Money Matters | SFC action hands ex-Citic Pacific directors a get-out-of-jail-free card
A criminal case against Citic Pacific directors who oversaw huge losses would be far harder for the authorities to pursue than civil action

Former Citic Pacific chairman Larry Yung Chi-kin and the company's then-directors are unlikely to face criminal prosecution for telling the market its finances were in good shape as it suffered a HK$15 billion trading loss in 2008.
That's the unwritten message from the Securities and Futures Commission's civil action against the princeling and his four former subordinates.
And that's not sheer guess work, but laid out in the law.
The Secretary for Financial Services and the Treasury Chan Ka-keung told the Legislative Council in 2010 in regard to the Citic investigation that if a criminal prosecution was not to be pursued, the SFC would be advised on whether the case should be referred to a Market Misconduct Tribunal (MMT).

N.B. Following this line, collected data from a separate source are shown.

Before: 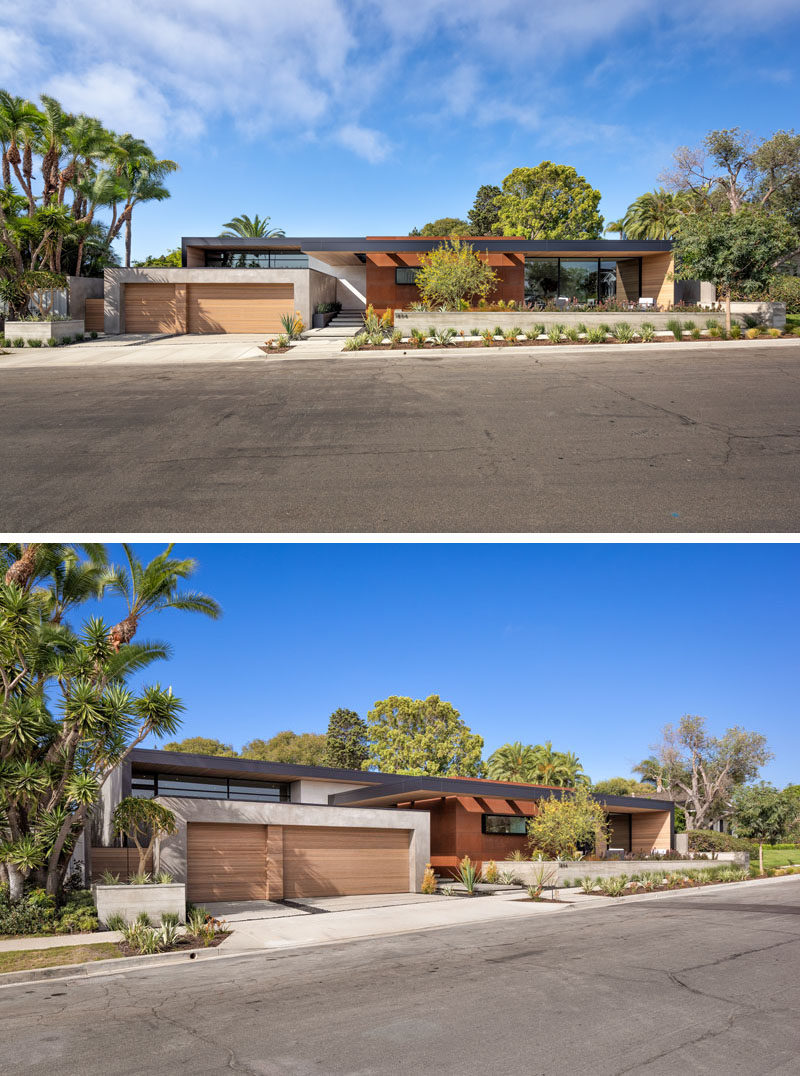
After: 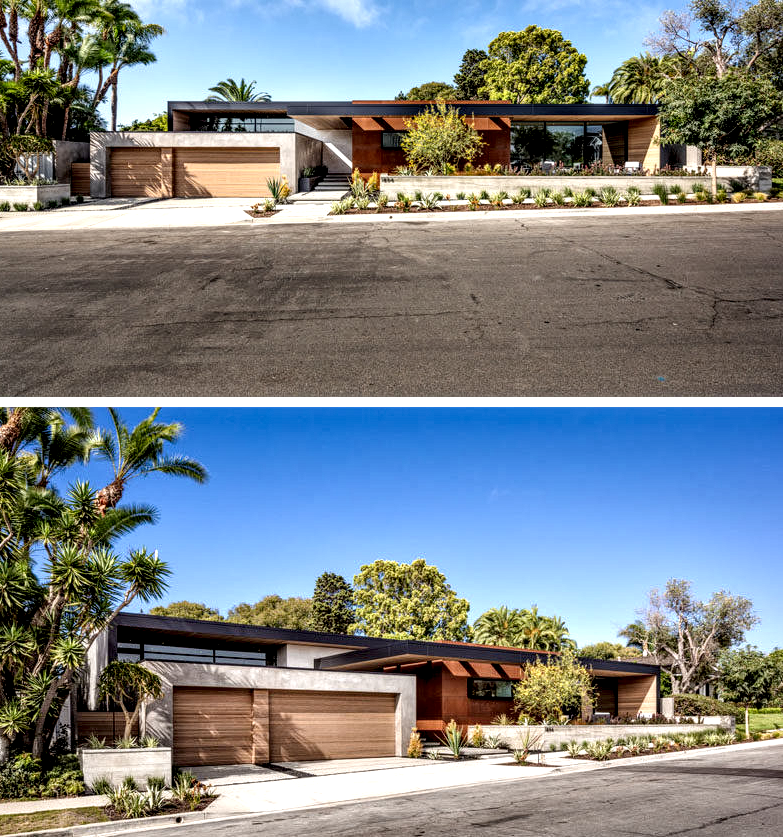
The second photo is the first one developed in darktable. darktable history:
crop and rotate: left 1.865%, top 12.672%, right 0.213%, bottom 9.478%
tone curve: curves: ch0 [(0, 0) (0.08, 0.056) (0.4, 0.4) (0.6, 0.612) (0.92, 0.924) (1, 1)], preserve colors none
local contrast: detail 203%
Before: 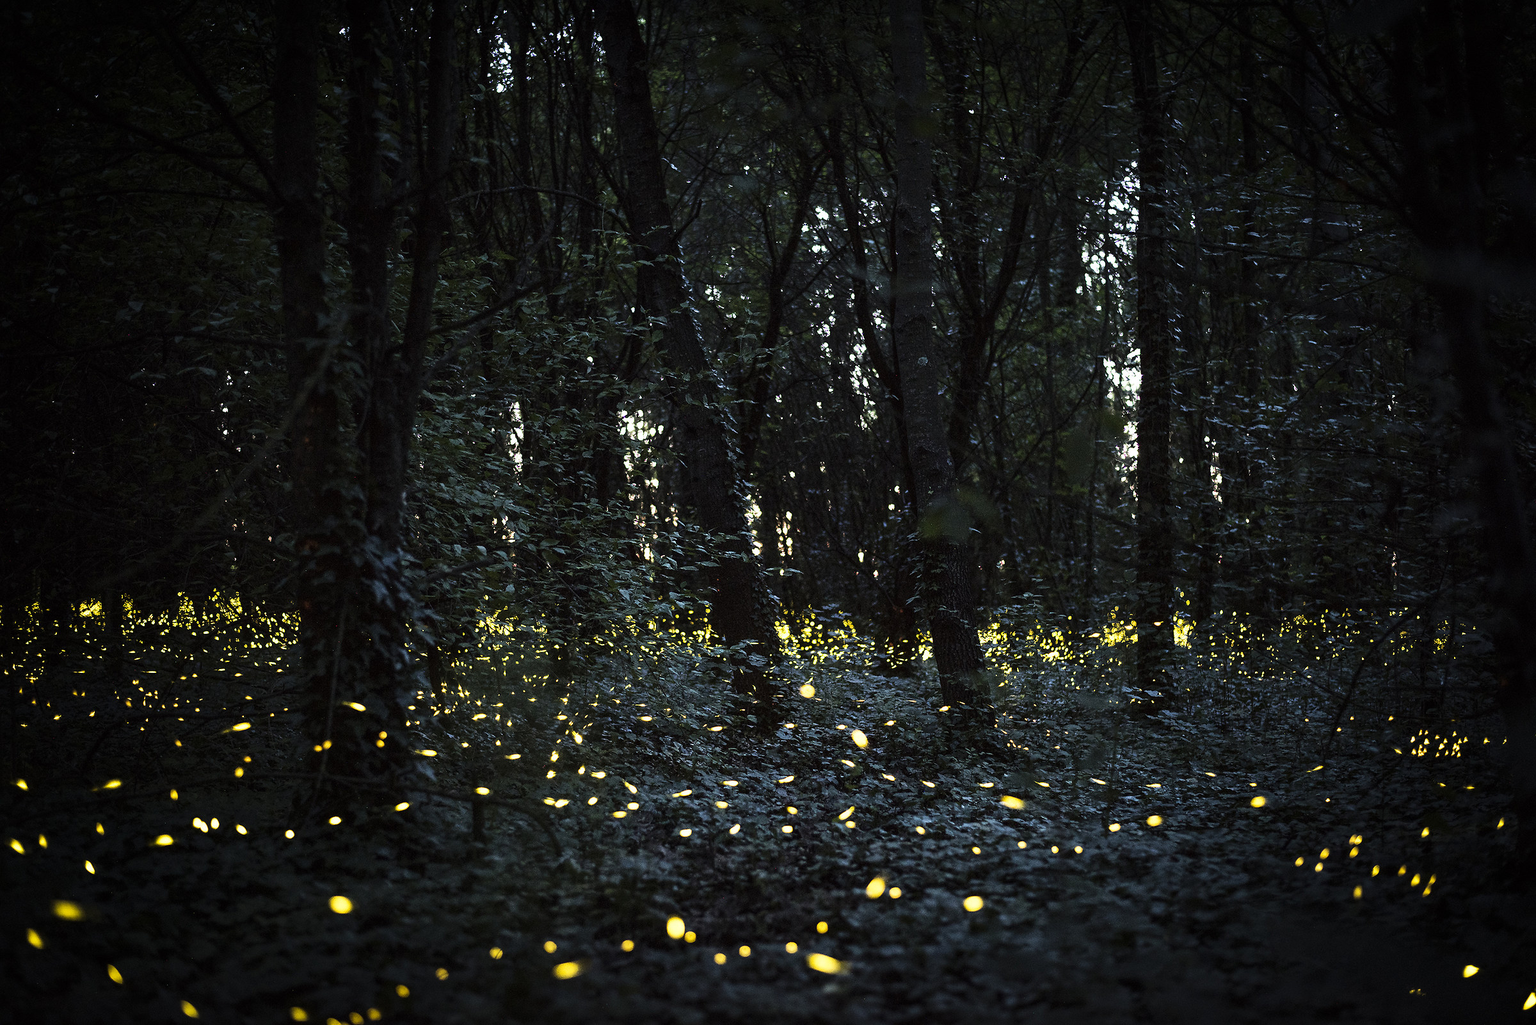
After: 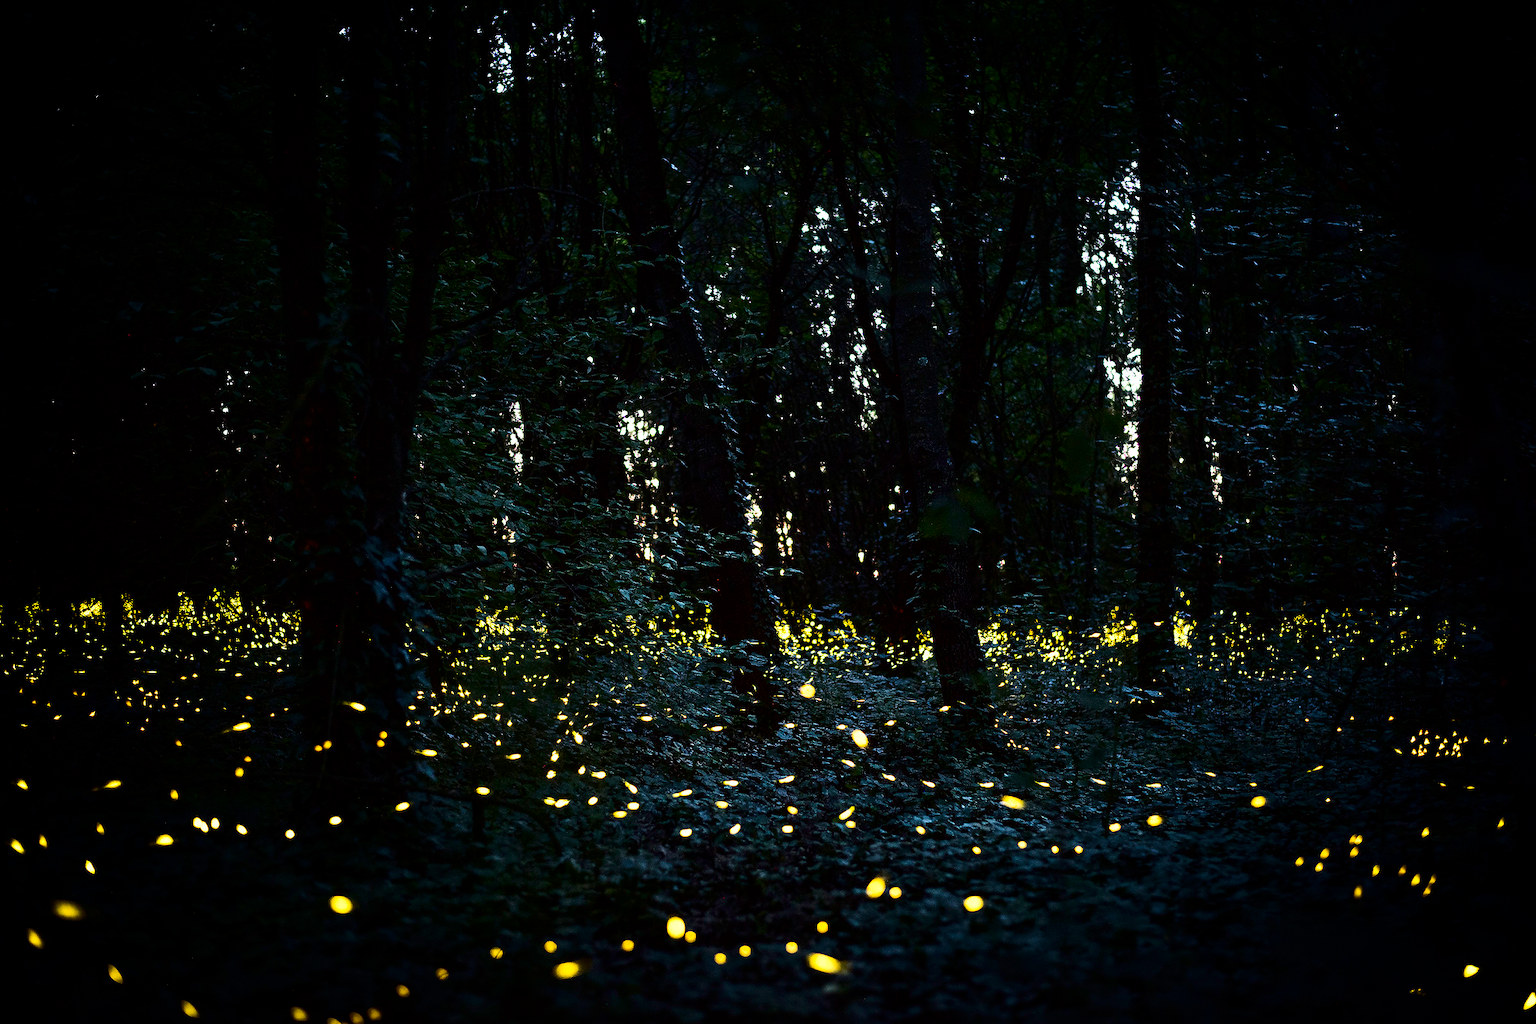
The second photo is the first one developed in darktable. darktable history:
contrast brightness saturation: contrast 0.206, brightness -0.113, saturation 0.211
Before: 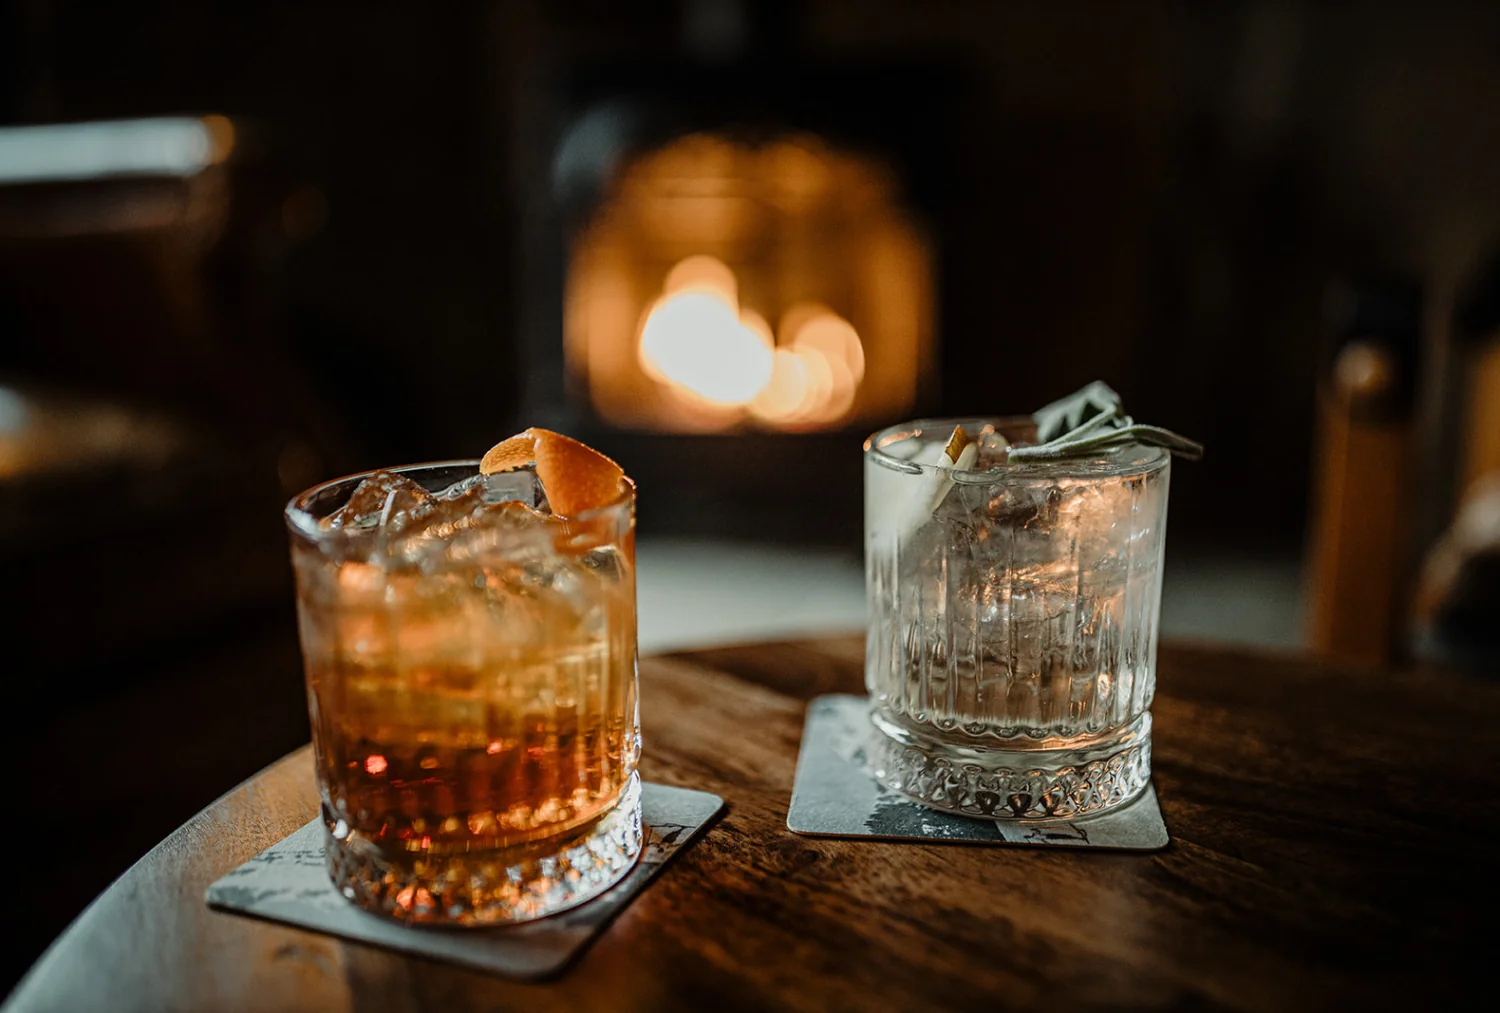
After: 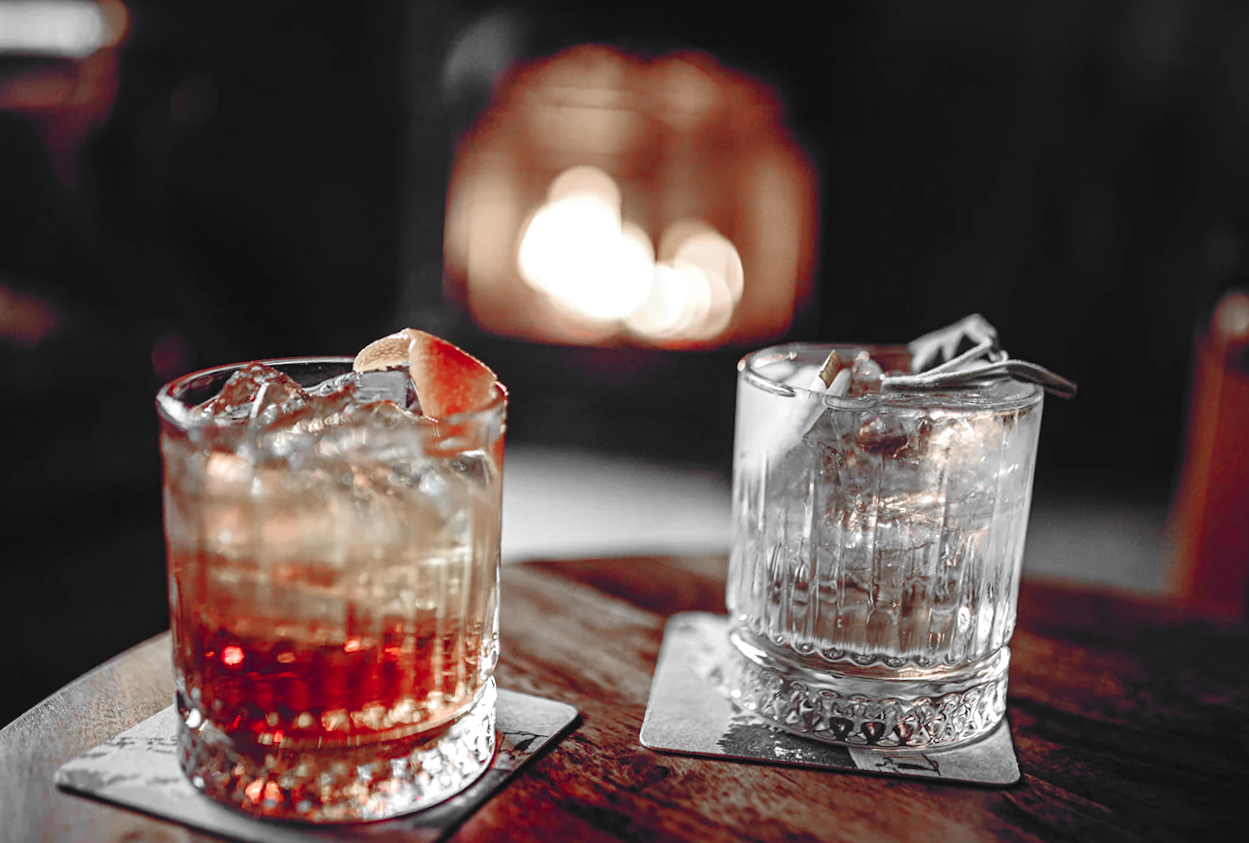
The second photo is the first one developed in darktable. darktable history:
crop and rotate: angle -3.27°, left 5.211%, top 5.211%, right 4.607%, bottom 4.607%
white balance: red 0.924, blue 1.095
exposure: black level correction 0, exposure 0.7 EV, compensate exposure bias true, compensate highlight preservation false
color balance rgb: shadows lift › chroma 9.92%, shadows lift › hue 45.12°, power › luminance 3.26%, power › hue 231.93°, global offset › luminance 0.4%, global offset › chroma 0.21%, global offset › hue 255.02°
color correction: highlights a* -4.18, highlights b* -10.81
color zones: curves: ch1 [(0, 0.831) (0.08, 0.771) (0.157, 0.268) (0.241, 0.207) (0.562, -0.005) (0.714, -0.013) (0.876, 0.01) (1, 0.831)]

"The sequence is important since the Securities and Futures Ordinance makes clear that a person cannot be prosecuted for a criminal offence … at the same time as he is being subjected to civil proceedings for the same conduct before the MMT," Chan said, talking about the so-called "double jeopardy" provision.
The decision by the SFC to bring Citic Pacific's alleged distribution of "materially false or misleading information" before the tribunal is therefore tantamount to an announcement that the five men will not face criminal prosecution on the same matter.